We were just sitting down, Cam pulling out first Aunt Tatty’s chair and then mine, when my father appeared in the door. He scanned the room for us, spied us, smiled widely, and then stopped in his tracks.
Oh God,
I remembered thinking wearily.
I can just imagine what we’re going to have to go through now.
Guilt flooded me then. I had never thought such a thing in my life about my father. Ever since my mother’s death, and longer, really, he had been my lifeline. My refuge, my future. Could a person really change as drastically and swiftly as I felt I had when I met Cam? Was it even possible, or was this whole thing a magical delusion born of a laugh, a pair of arms? It sounded absurd, impossible, and sometimes it feels so to me even today. But I knew in some down-deep way that it had indeed happened to me, and the world that had so threatened and confused me for so long was simply gone, and a world that contained Cam and laughter and love and physical longing so acute that it weakened my wrists and knees had been born. The rubber suit tore and peeled away. The helmet went spinning into forever. Before was then. Cam was now.

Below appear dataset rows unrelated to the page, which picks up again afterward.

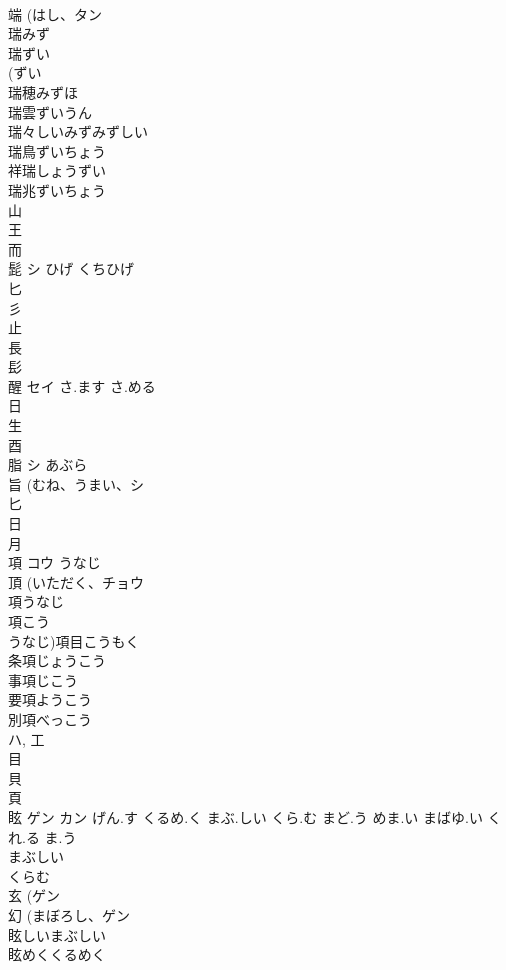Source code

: \documentclass[8pt]{extreport}
\begin{document}
\begin{CJK}{UTF8}{min}
\\	端 (はし、タン 
\\	瑞みず 
\\	瑞ずい 
\\	(ずい 
\\	瑞穂みずほ 
\\	瑞雲ずいうん 
\\	瑞々しいみずみずしい 
\\	瑞鳥ずいちょう 
\\	祥瑞しょうずい 
\\	瑞兆ずいちょう 
\\	山 
\\	王 
\\	而 
\\	髭	シ	ひげ くちひげ	
\\	匕 
\\	彡 
\\	止 
\\	長 
\\	髟 
\\	醒	セイ	さ.ます さ.める	
\\	日 
\\	生 
\\	酉 
\\	脂	シ	あぶら	
\\	旨 (むね、うまい、シ 
\\	匕 
\\	日 
\\	月 
\\	項	コウ	うなじ	
\\	頂 (いただく、チョウ 
\\	項うなじ
\\	項こう
\\	うなじ)項目こうもく
\\	条項じょうこう
\\	事項じこう
\\	要項ようこう
\\	別項べっこう
\\	ハ, 工 
\\	目 
\\	貝 
\\	頁 
\\	眩	ゲン カン	げん.す くるめ.く まぶ.しい くら.む まど.う めま.い まばゆ.い くれ.る ま.う	
\\	まぶしい 
\\	くらむ 
\\	玄 (ゲン 
\\	幻 (まぼろし、ゲン 
\\	眩しいまぶしい
\\	眩めくくるめく

\end{CJK}
\end{document}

I knew that my father saw it too, and pain and guilt so flooded me that I simply wanted to take my father and run away from this place and Cam, back to where we had been before. But only for a moment. I took the only way possible for me now.
“Daddy,” I said, when he had come slowly over to the table trying so hard to look merely pleasantly interested that his face muscles bunched with the effort. “This is Cameron McCall. He just graduated from architecture grad school and he lives on the James River, and—I really hope you’ll like him.”